In progression, dying to meteors being too close for the first time in T9 or blackfire/whitefire in T12 does not break game flow. You (and everyone else) die within moments and then the party is back on their feet with the encounter reset and ready to be tested again soon thereafter. Trial and error is needed to gather information and more time is needed to solve the puzzle with this information. The trial and error component acts as a way to limit the flow of information. The challenge/difficulty lies in solving the puzzle with that information and the moving and using skills at the right time.
Trial and error methodology does not affect the difficulty of a challenge, but if the methodology breaks game flow the game becomes more frustrating to play.
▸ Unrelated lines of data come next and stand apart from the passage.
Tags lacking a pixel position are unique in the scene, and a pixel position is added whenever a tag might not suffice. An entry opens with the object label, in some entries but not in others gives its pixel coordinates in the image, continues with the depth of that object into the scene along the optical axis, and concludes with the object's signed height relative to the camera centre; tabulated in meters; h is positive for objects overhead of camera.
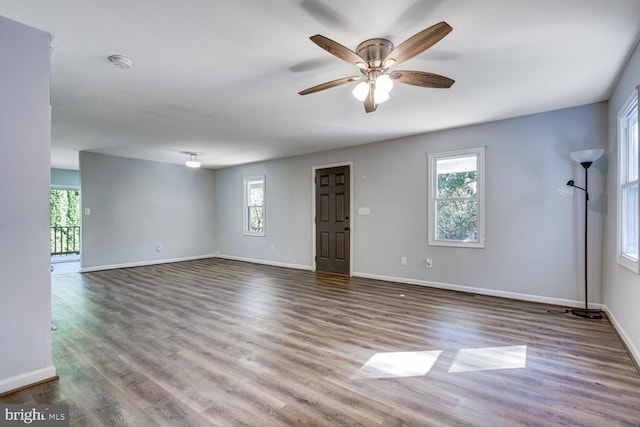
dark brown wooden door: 6.02 -0.18
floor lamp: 3.40 +0.25
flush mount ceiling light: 6.72 +1.07
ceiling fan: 2.07 +1.07
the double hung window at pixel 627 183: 2.79 +0.24
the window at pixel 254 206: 7.58 +0.13
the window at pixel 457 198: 4.54 +0.18
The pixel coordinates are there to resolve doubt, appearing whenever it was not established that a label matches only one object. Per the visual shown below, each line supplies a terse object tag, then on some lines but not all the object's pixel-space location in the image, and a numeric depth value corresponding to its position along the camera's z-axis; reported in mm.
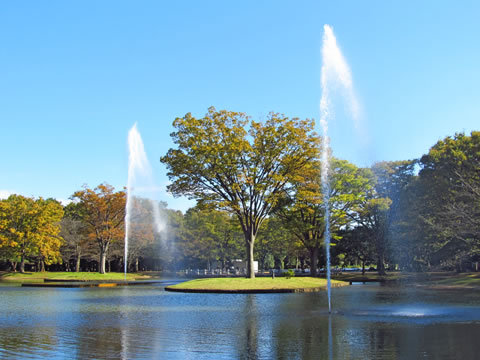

An interesting point. Let's compare Titan NM, Titan HM and Titan EX. These three encounters have almost the same basic components in the form of Tumult (AoE damage), Landslide (AoE knockback, area denial), WotL (AoE damage, area denial), Granite Gaol (resource denial). In HM and EX more AoE damage, area denial and knockback is added in the form of new abilities. In EX the adds provide additional area denial and knockback and the Granite Gaols also force positioning.
What is more interesting to note however, is that as we move up in "difficulty" it appears that the positive feedback loop regarding failure becomes stronger. Abilities will take a larger proportion of resources (health/mana) to deal with (assuming appropriate iL), and failures lead to more failures at a quicker pace due to the increasing limits on time to deal with them and time to recover. At the highest level of content in FFXIV this feedback loop is very, very strong.
When moving into raid content, the loop is at times so strong that the recovery window in terms of time or resources becomes so small that many players cannot catch it without outgearing the content. Whilst progressing such content with intended gear the strength of the loop is probably what makes players deem difficulty as "fair" or not.